Headline writers had a field day this week following two Dutchmen had been jailed for attempting to smuggle £5 million worth of cannabis into Britain in piles of cheese.
“Dutch drug smugglers up to no gouda!” roared the Every day Mail as it gleefully reported on the story. UK Border Force intercepted Henrik Ruben and Dominic Leemen at Dover Docks as they attempted to sneak the cannabis into the UK.
Ruben was jailed for six years and Leemen was jailed for 5-and-a-half years at Maidstone Crown Court for conspiring to smuggle drugs this week. “Would you Brie-lieve it?” asked 1 commenter, though a further declared that “Stiltons of the stuff comes across the border just about every day”, though a third stated: “I couldn’t give Edam!”
You may possibly feel that was sufficient excitement for 1 week for the sub-editors at the Every day Mail, but feel once again. A funeral in eastern Germany ended on an involuntary higher when mourners had been accidentally served a cake laced with cannabis at the wake.

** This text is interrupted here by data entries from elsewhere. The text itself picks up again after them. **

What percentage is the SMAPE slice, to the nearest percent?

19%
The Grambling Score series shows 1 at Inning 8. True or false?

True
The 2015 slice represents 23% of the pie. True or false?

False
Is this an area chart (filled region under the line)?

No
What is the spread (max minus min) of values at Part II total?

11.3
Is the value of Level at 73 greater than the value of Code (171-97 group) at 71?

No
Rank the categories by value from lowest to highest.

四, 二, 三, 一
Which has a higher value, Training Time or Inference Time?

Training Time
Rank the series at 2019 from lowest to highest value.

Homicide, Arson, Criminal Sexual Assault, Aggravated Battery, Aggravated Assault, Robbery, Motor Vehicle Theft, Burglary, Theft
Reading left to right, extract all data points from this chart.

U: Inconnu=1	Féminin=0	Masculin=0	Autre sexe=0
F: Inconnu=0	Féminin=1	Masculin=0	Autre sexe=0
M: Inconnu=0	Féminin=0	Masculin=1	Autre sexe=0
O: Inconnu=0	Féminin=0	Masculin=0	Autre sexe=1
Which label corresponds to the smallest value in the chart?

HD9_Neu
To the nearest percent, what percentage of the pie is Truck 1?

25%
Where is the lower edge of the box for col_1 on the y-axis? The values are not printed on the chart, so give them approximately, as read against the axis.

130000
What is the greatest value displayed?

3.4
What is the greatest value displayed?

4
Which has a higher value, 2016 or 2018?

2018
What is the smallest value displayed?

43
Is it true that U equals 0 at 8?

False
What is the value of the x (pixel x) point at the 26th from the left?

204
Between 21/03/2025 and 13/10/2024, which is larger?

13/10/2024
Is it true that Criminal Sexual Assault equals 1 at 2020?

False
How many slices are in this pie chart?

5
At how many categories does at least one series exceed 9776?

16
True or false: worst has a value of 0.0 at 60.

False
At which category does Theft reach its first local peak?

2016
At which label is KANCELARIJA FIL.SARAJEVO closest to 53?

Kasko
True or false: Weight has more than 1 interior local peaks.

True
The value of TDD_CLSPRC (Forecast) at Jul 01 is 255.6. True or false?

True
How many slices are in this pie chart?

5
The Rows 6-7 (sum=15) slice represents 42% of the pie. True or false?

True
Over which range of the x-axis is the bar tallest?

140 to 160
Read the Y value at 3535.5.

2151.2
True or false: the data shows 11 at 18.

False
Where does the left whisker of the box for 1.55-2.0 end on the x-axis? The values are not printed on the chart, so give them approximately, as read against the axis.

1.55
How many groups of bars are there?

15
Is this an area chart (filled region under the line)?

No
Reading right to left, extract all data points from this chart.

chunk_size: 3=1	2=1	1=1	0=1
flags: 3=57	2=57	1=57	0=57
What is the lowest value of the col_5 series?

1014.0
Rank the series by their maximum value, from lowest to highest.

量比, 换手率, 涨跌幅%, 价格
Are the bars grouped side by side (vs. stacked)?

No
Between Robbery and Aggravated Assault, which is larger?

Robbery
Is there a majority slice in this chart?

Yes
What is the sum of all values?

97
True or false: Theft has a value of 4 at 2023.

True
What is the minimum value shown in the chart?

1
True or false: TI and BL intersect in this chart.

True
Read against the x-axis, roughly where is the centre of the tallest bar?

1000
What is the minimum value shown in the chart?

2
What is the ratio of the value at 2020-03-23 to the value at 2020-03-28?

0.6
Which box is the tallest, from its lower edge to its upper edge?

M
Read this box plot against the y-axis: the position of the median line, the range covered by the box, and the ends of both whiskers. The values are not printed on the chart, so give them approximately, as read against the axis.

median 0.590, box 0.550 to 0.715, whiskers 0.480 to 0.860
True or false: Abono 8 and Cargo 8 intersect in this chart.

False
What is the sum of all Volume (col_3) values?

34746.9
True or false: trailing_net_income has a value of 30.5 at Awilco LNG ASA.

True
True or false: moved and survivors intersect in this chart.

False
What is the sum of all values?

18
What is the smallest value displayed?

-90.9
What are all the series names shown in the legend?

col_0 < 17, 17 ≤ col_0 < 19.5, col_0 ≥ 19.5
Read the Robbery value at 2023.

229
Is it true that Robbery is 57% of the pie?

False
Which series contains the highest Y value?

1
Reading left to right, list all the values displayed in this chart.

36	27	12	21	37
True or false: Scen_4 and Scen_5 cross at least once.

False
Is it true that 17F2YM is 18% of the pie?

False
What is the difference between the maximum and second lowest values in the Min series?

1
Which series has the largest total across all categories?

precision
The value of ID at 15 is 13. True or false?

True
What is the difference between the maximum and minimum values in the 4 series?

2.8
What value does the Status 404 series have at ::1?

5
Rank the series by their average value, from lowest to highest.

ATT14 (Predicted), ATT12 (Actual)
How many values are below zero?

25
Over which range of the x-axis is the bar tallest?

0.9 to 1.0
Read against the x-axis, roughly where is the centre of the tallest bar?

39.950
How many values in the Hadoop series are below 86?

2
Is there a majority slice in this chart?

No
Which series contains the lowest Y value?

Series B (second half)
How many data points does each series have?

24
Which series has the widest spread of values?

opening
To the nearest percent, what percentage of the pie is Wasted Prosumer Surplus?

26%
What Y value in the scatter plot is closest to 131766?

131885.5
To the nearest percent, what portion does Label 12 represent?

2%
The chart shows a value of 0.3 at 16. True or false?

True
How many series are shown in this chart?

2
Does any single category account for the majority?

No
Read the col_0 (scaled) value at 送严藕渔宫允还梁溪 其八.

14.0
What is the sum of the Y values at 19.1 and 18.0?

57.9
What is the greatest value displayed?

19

“Hashish to ashes!” wrote the Mail in its create-up of the events, referencing the classic David Bowie quantity. A police investigation revealed an employee accidentally took the incorrect cake from the freezer to the funeral.
“You need to have noticed the faces of the stoners at the other celebration who got old Betha’s chocolate cake,” mused 1 reader.
However the Mail missed a trick by not reporting on the animals at Blackpool Zoo that will really feel a tiny cosier thanks to gear seized by police at 1 of Lancashire’s greatest ever illicit cannabis farms.
Officers confiscated lamps, reflectors, bulbs, transformers, and temperature gauges worth about £5,000 following discovering the operation, and they had been donated to the zoo to enable in the care of reptiles this winter. The chance to contain the portmanteau “mariguana” and superimpose a joint on a satisfied searching iguana would certainly have been also wonderful to resist.